Harvard graduate Da Silva is already positioned as a possible candidate for the São Paulo Governorship in 2022 if João Doria decides to run for the Presidency. She, along with television personality Luciano Huck, co-founded Agora! – a movement for political renewal which, “proposes public policy guidelines for the principal and urgent challenges to improvement of Brazilians quality of life. We do this by consolidating diagnoses of the problems, dialoguing with experts and suggesting alternatives, always based on evidence, for priority areas.” 

Agora! represents a shift toward the consultantization of Brazilian politics. Both it and Huck’s RenovaBR, which is bankrolled by billionaire Jorge Paulo Lemann, are components in an ongoing, internationally promoted effort to shape a future post-Bolsonaro political scenario, and prevent the return of Brazil’s left to government, by repackaging neoliberal policy as progressive, neutral, rational and evidence-based.

Such presentation is however at odds with São Paulo’s moves to end quarantine early, especially when contrasted with the case of neighbouring Argentina, which with a 44.49 million population similar to that of São Paulo, has so far suffered less than 70,000 cases, and 1400 total deaths, under strict quarantine measures implemented by the government of Alberto Fernandez – less than 10% of São Paulo’s current toll.
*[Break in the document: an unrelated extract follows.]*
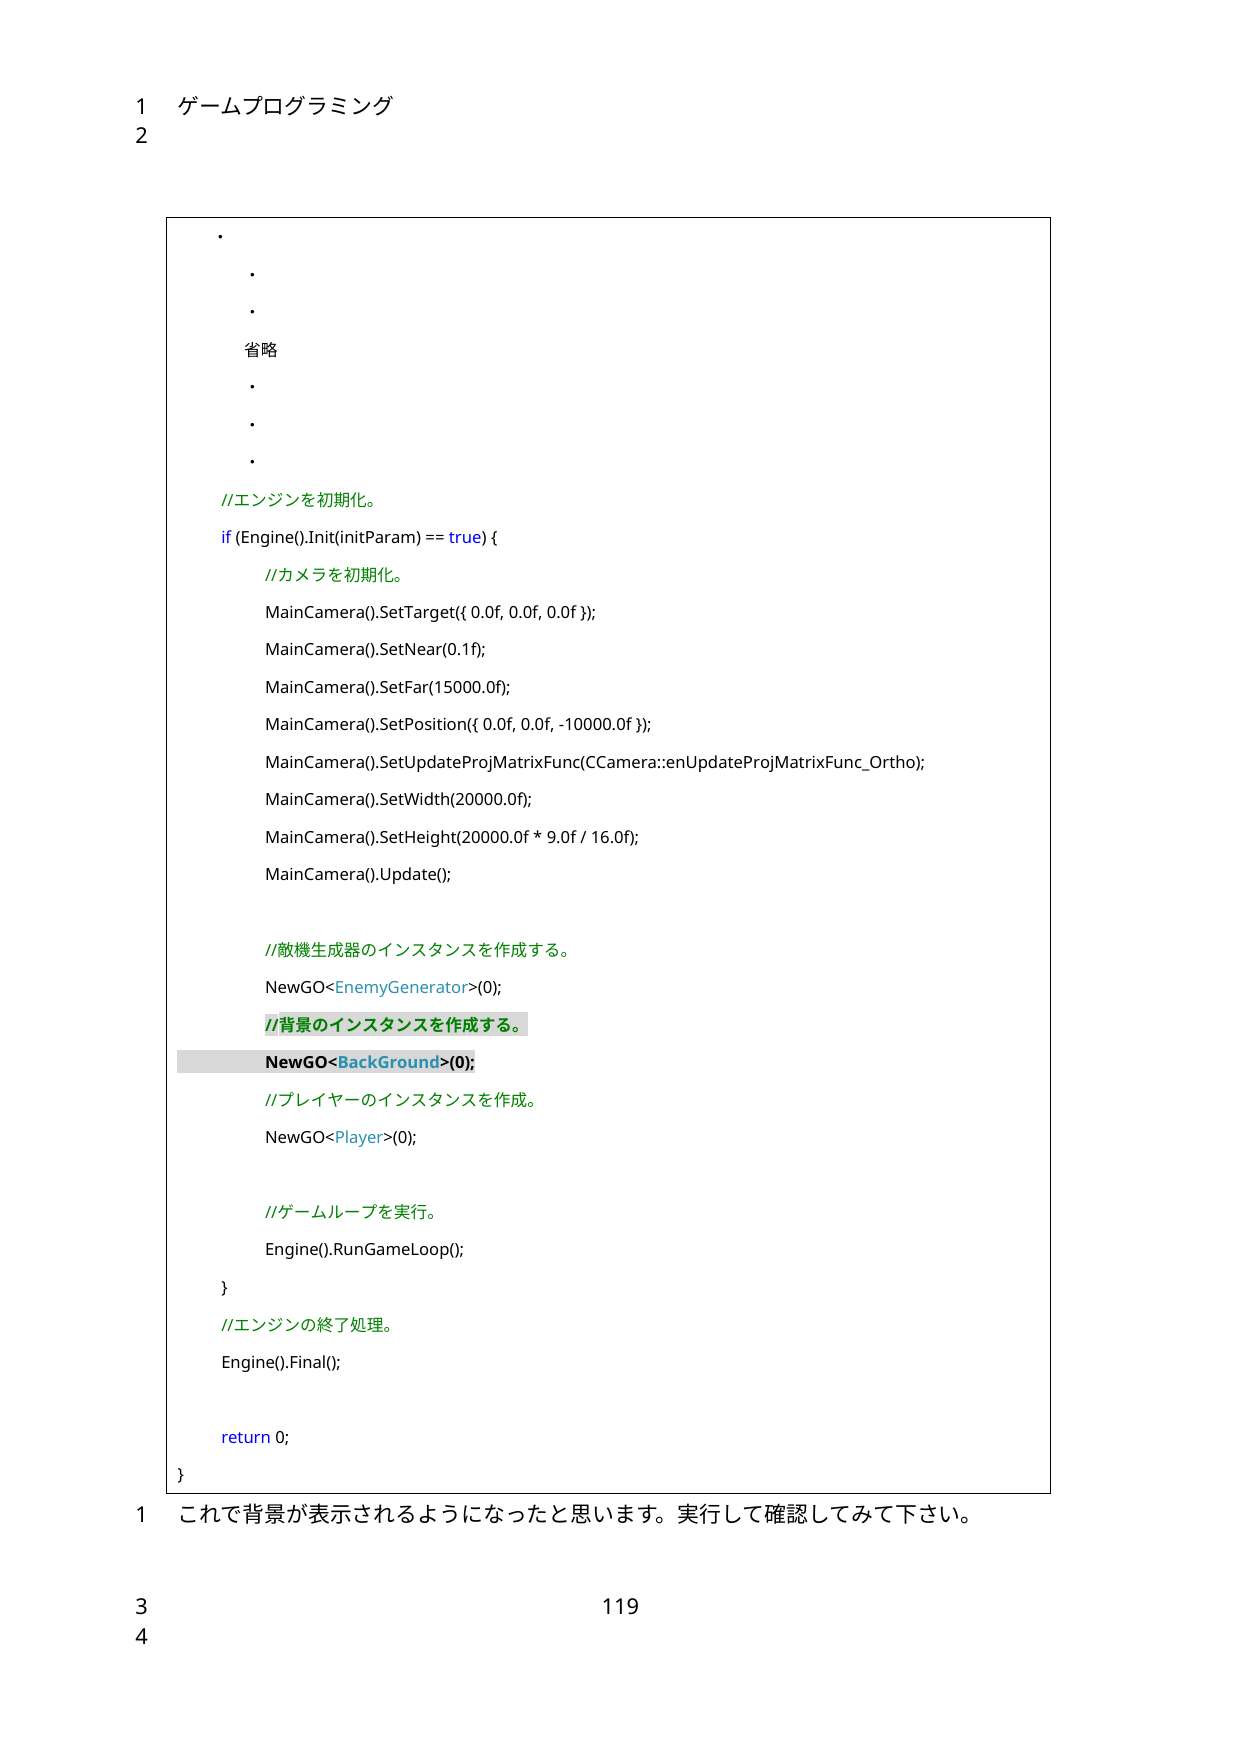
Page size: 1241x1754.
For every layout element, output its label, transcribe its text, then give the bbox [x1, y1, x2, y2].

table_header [167, 218, 1050, 1493]
text これで背景が表示されるようになったと思います。実行して確認してみて下さい。 [177, 1494, 1063, 1531]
Chair of São Paulo state economic committee is Ana Carla Abrão, an Oliver Wyman consultant and long term advisor to Governor Doria. Emphasising how closely associated the corporate forces shaping Brazil’s pandemic response are, Abrão is married to Pérsio Arida, president of investment bank BTG Pactual, which was founded by Bolsonaro’s Finance Minister, Paulo Guedes.
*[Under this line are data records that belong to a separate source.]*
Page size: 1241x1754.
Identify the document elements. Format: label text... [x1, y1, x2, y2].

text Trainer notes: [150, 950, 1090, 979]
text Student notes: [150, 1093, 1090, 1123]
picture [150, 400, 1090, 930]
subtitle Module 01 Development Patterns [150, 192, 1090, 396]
Wall Street darling Guedes’ initial response to the pandemic was to claim that his ultraliberal economic reforms were the answer to the crisis, which Bolsonaro himself claimed was pure hysteria, as he came into confrontation with Governors such as Doria who contradicted his position.
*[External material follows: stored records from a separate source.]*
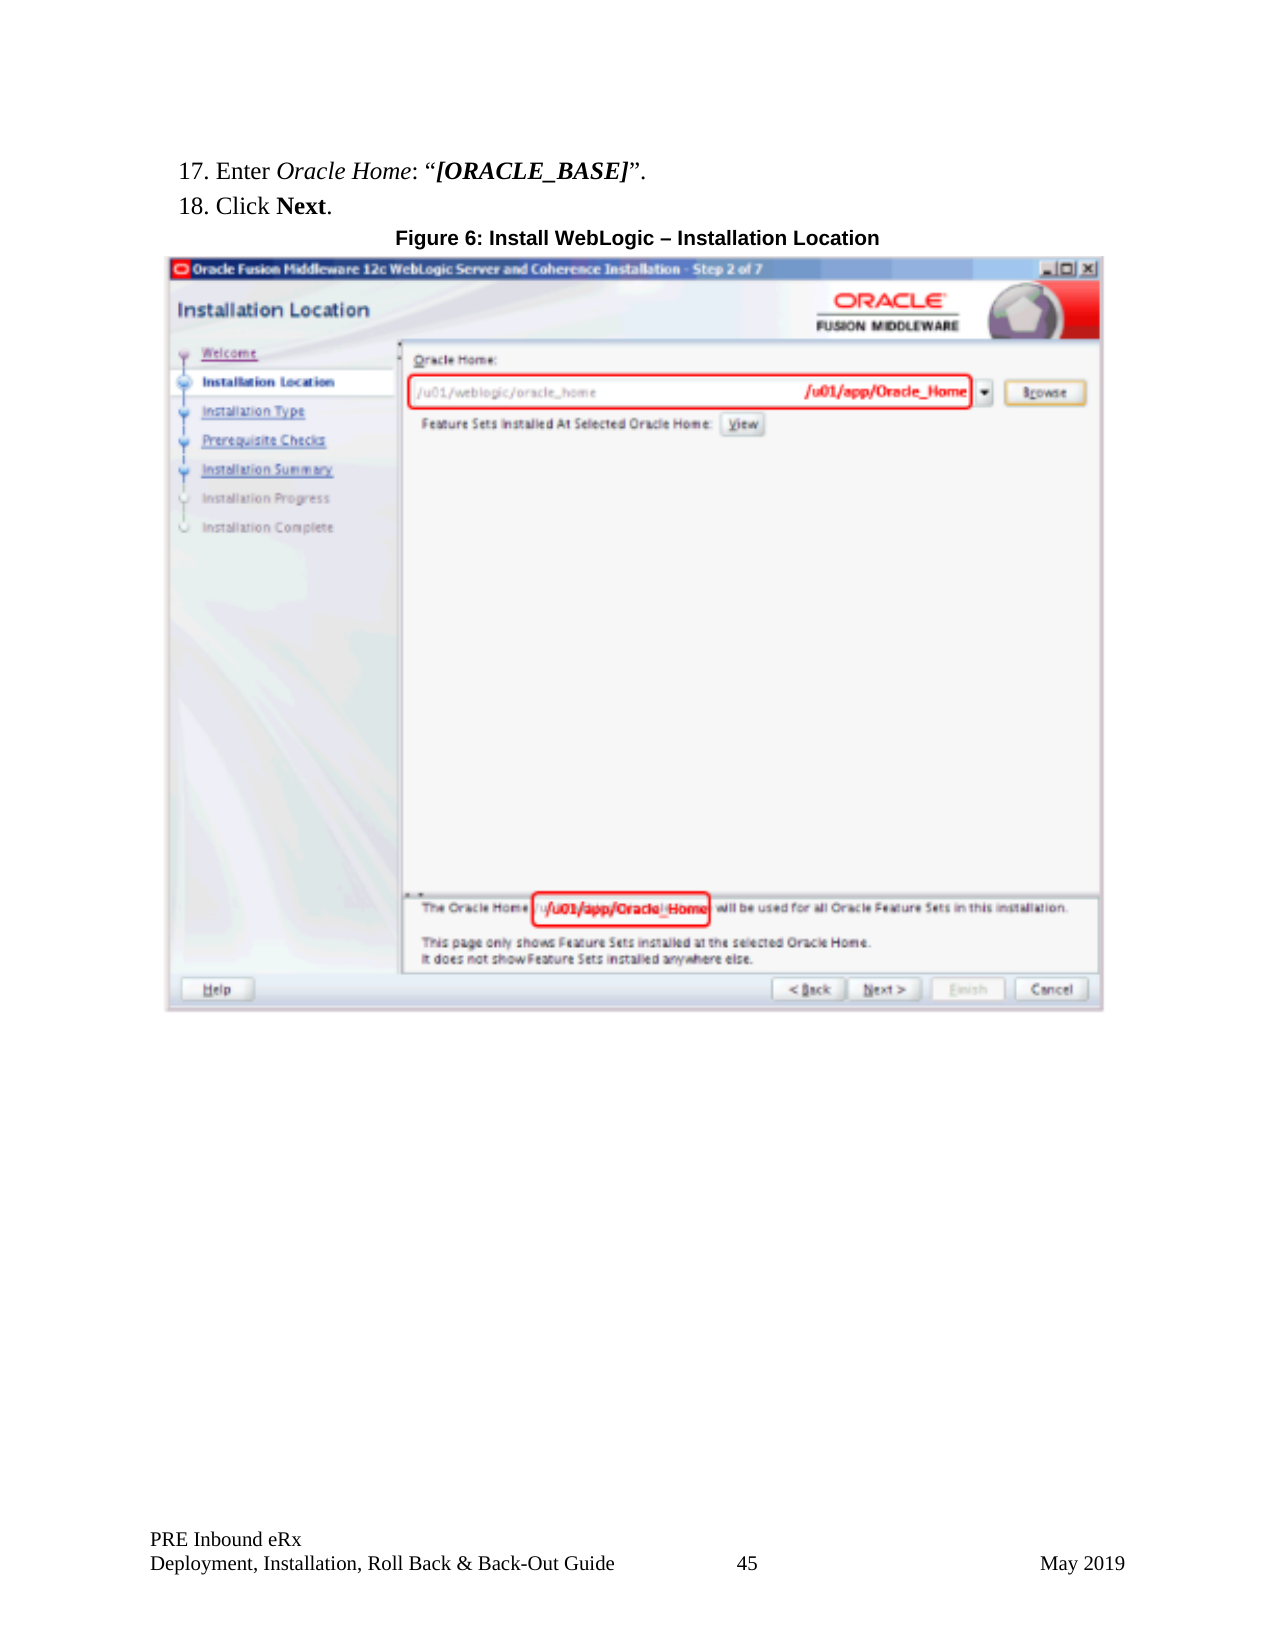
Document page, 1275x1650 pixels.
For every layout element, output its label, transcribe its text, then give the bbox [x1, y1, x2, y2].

picture [152, 256, 1123, 1025]
text Enter Oracle Home: “[ORACLE_BASE]”. [178, 156, 1125, 185]
text Figure 6: Install WebLogic – Installation Location [150, 226, 1125, 250]
text Click Next. [178, 191, 1125, 220]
It is notable that this open conflict between federal and state strategy appears to be all but over in São Paulo and Rio de Janeiro, with a push towards a loosening of already weak isolation measures winning the day.

Brazil is not without dissenting voices against this prioritising of investor interest over public health. North Eastern states continue to adopt strategies independent of federal government thinking, or lack thereof, led by the C4 group of scientists and Dr. Miguel Nicolelis and are resisting premature moves to end lockdowns.

For some time, the US business community was expressing frustration with quarantine measures in Brazil through its media. WSJ’s notorious pro-Bolsonaro editor Mary Anastasia O’Grady complained that lockdowns in the South American giant would cost lives through the contraction of economic activity, rather than help control the disease. Bloomberg has since referred to Brazil becoming a “laboratory” for what happens when the disease is allowed to spread effectively unhindered.

This comes as initially hopeful news of a vaccine being tested on the São Paulo population came with the caveat of no guarantee that Brazilians will recieve life-saving access to it.

As the economic centre and transport hub of Brazil’s south-east, the premature reopening of São Paulo could have grave consequences for the region, whilst US consulting firms behind the strategy are unlikely to ever be held accountable.

Boston Consulting Group were contacted by Brasil Wire for comment on this story, with a request for information about their workforce and role in pandemic planning in São Paulo and elsewhere in Brazil.

Update: Boston Consulting Group eventually responded on Monday 6 July:

“The Boston Consulting Group (BCG) clarifies that it carries out pro bono work for the Government of São Paulo. Due to internal confidentiality policies, BCG does not comment on the work carried out with its clients.”